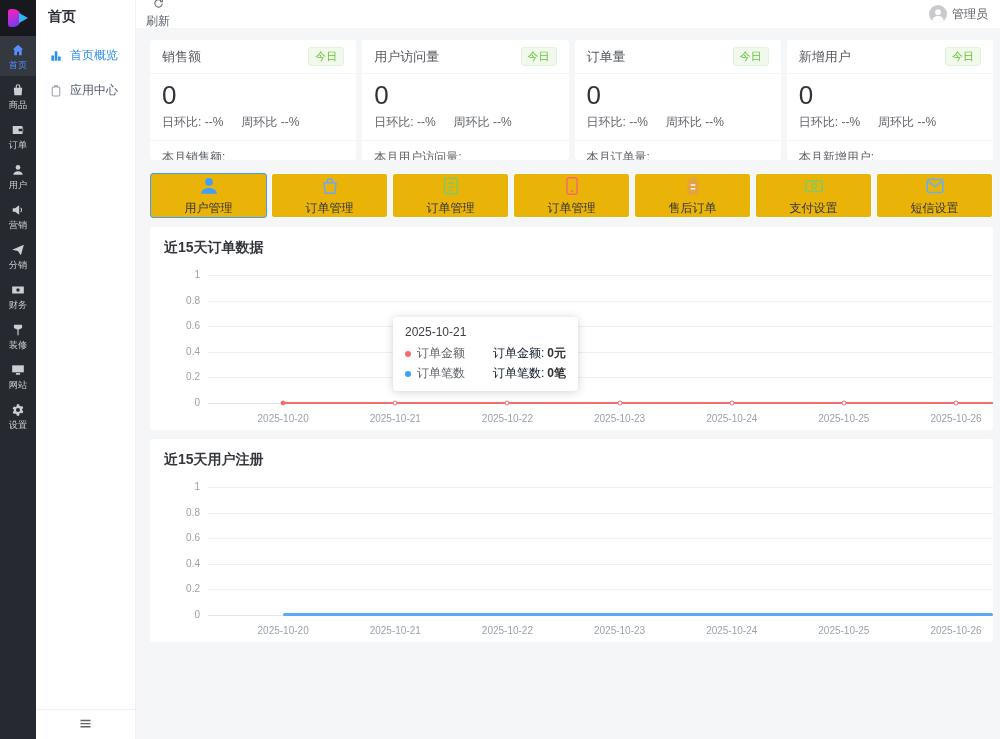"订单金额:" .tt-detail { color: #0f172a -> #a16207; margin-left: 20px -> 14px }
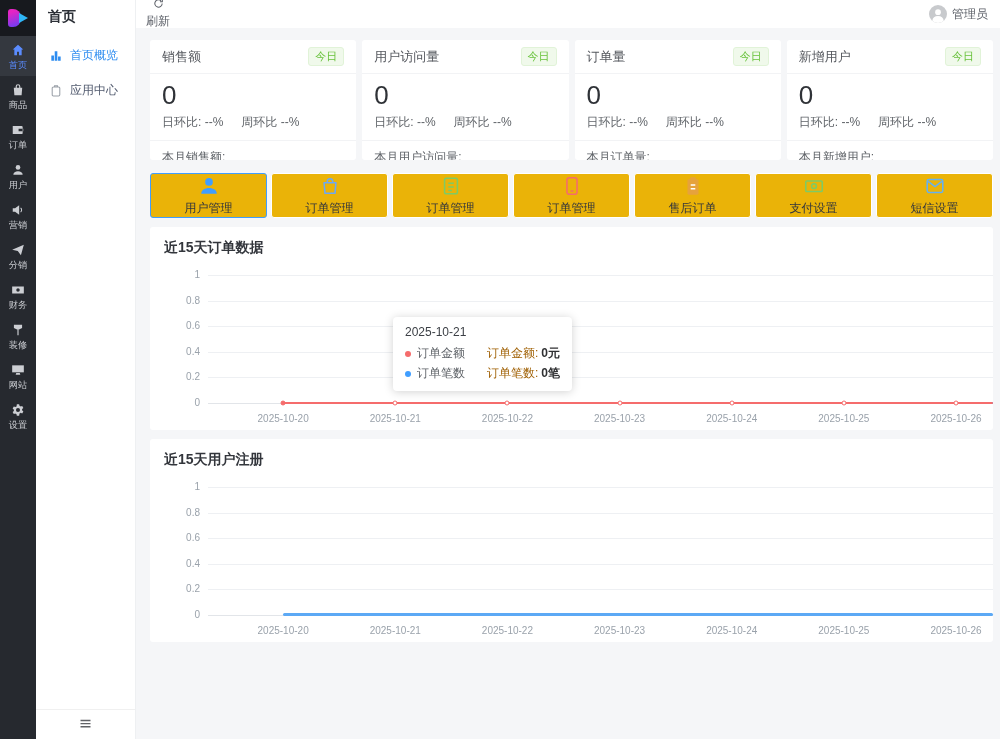"2025-10-20" .xtick-label { top: 10px -> 2px }
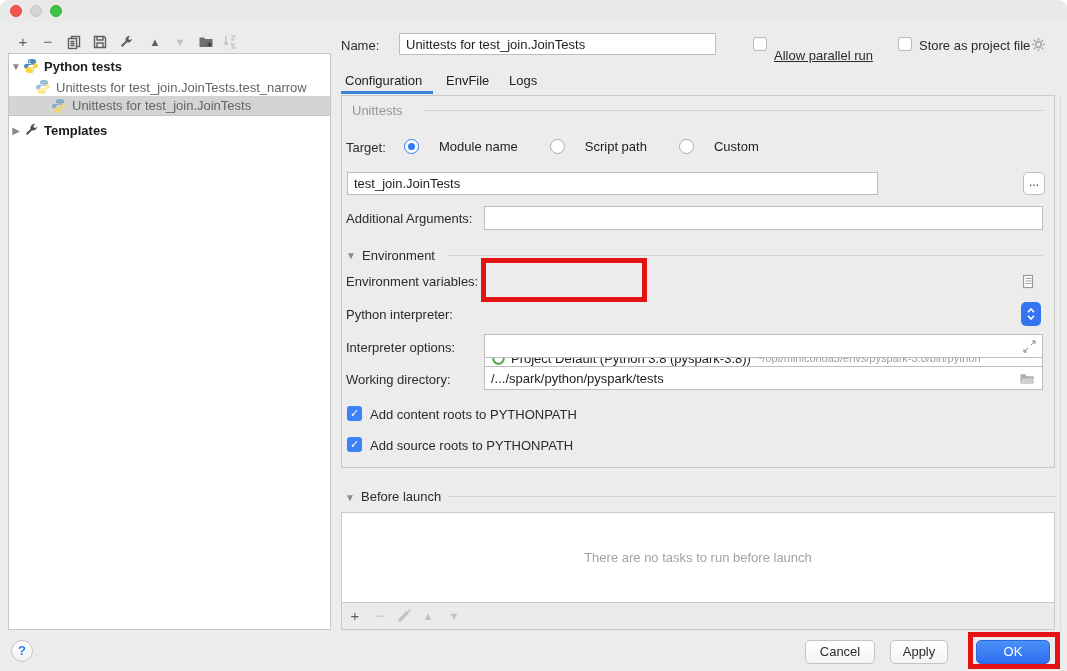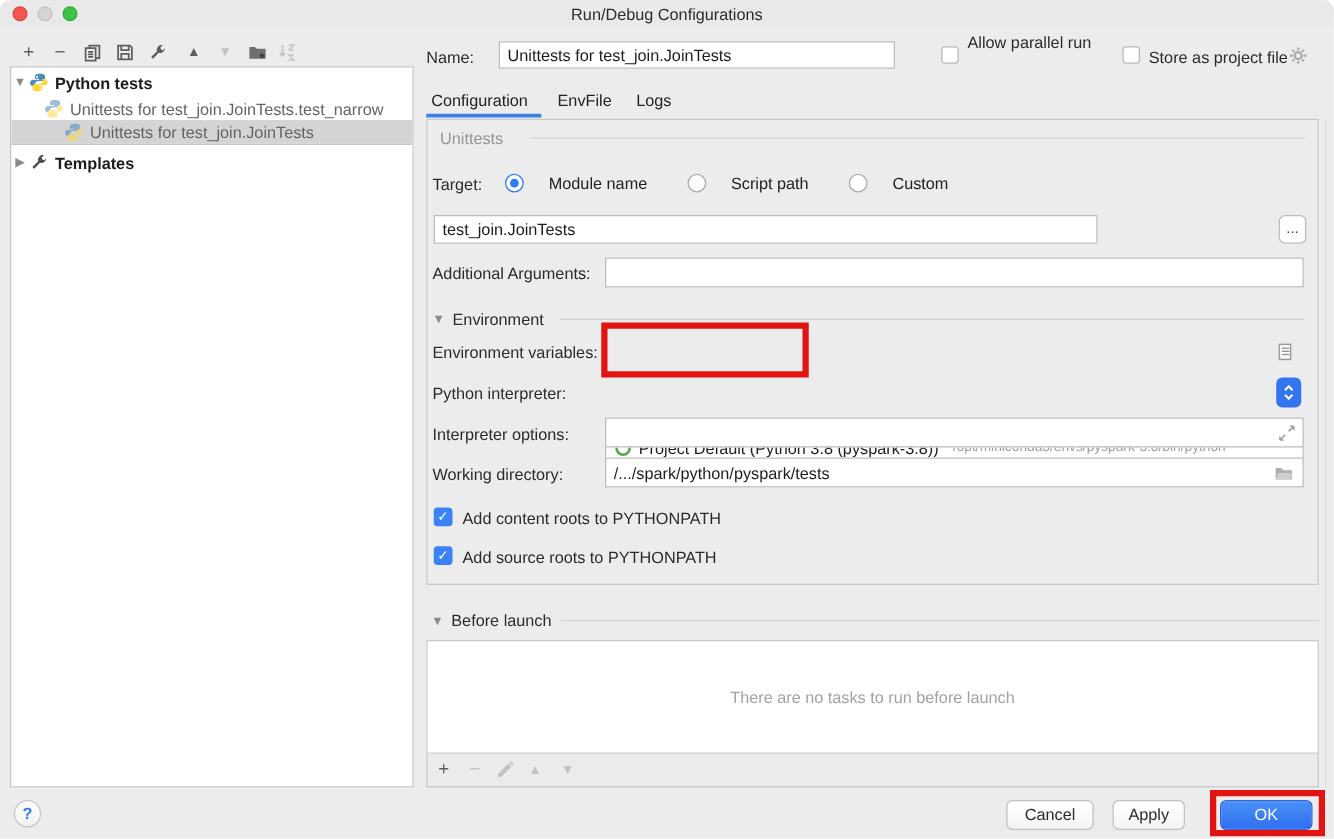"Run/Debug Configurations" div.wtitle { html: <div>Run/Debug Configurations</div> -> none }
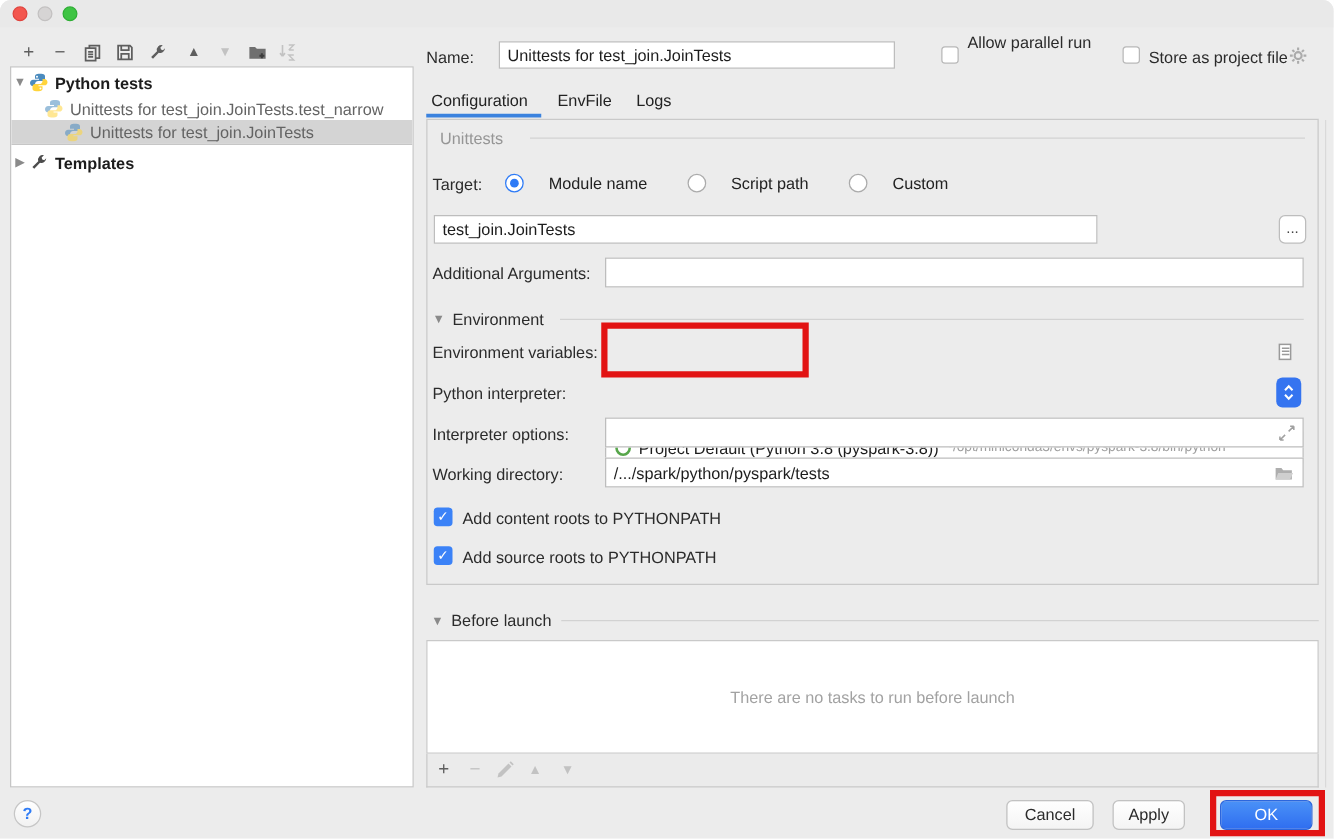"Allow parallel run" div.lbl { text-decoration: none -> underline; top: 26px -> 48px }
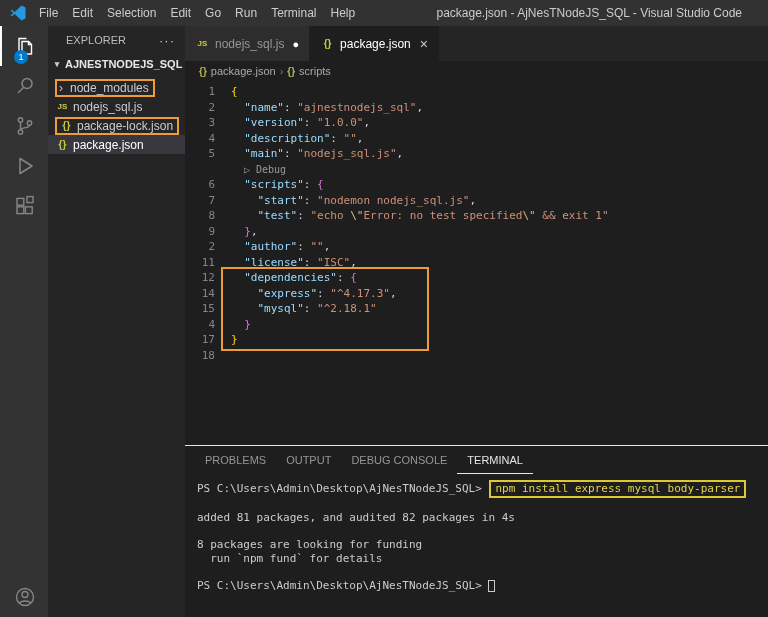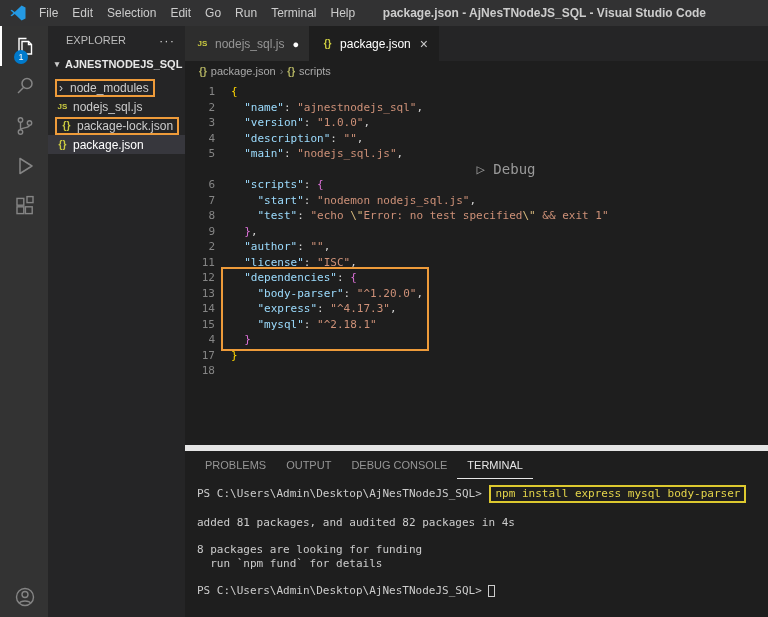"package.json - AjNesTNodeJS_SQL - Visual" .window-title { font-weight: bold -> none; margin-right: 62px -> 26px }
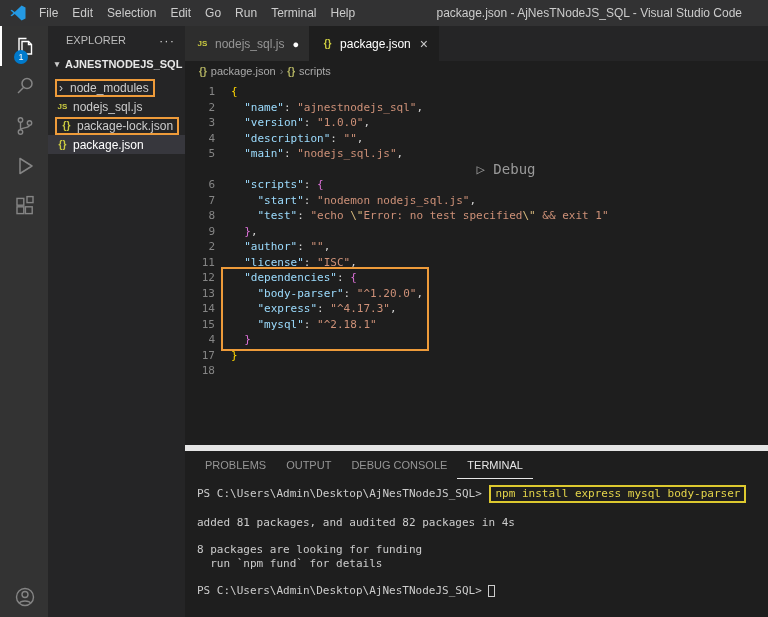"▷ Debug" .lens-row { font-size: 14px -> 10px; text-align: center -> none }
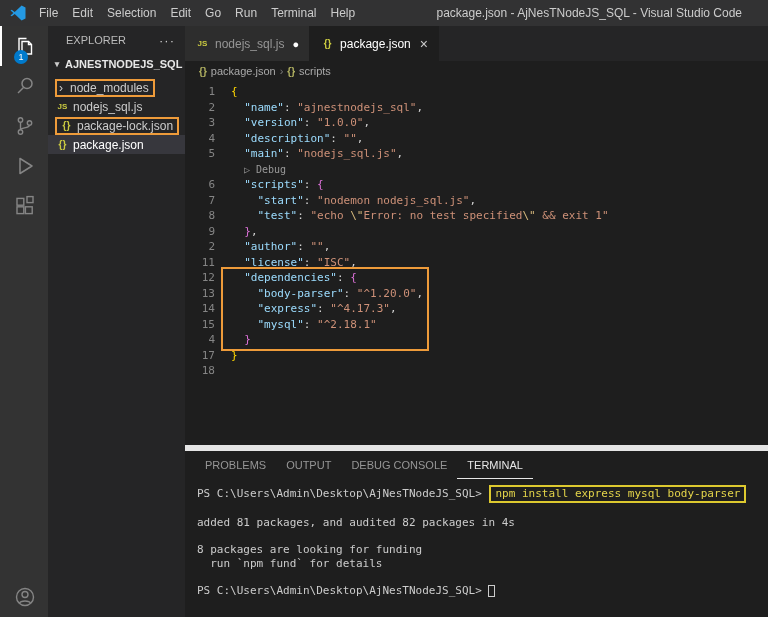"13" div.code-row { html: <div> <span>13</span> <span><span> </span><span>"body-parser"</span><span>: </span><span>"^1.20.0"</span><span>,</span></span> </div> -> none }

**THE TASK:** Leaving out the pictures, print each line of the records above from the first up to and including the one that contains "font-weight: bold ->", exactly as written.

**ANSWER TO THIS EXERCISE:**
"订单金额:" .tt-detail { color: #0f172a -> #a16207; margin-left: 20px -> 14px }
"2025-10-20" .xtick-label { top: 10px -> 2px }
"Run/Debug Configurations" div.wtitle { html: <div>Run/Debug Configurations</div> -> none }
"Allow parallel run" div.lbl { text-decoration: none -> underline; top: 26px -> 48px }
"package.json - AjNesTNodeJS_SQL - Visual" .window-title { font-weight: bold -> none; margin-right: 62px -> 26px }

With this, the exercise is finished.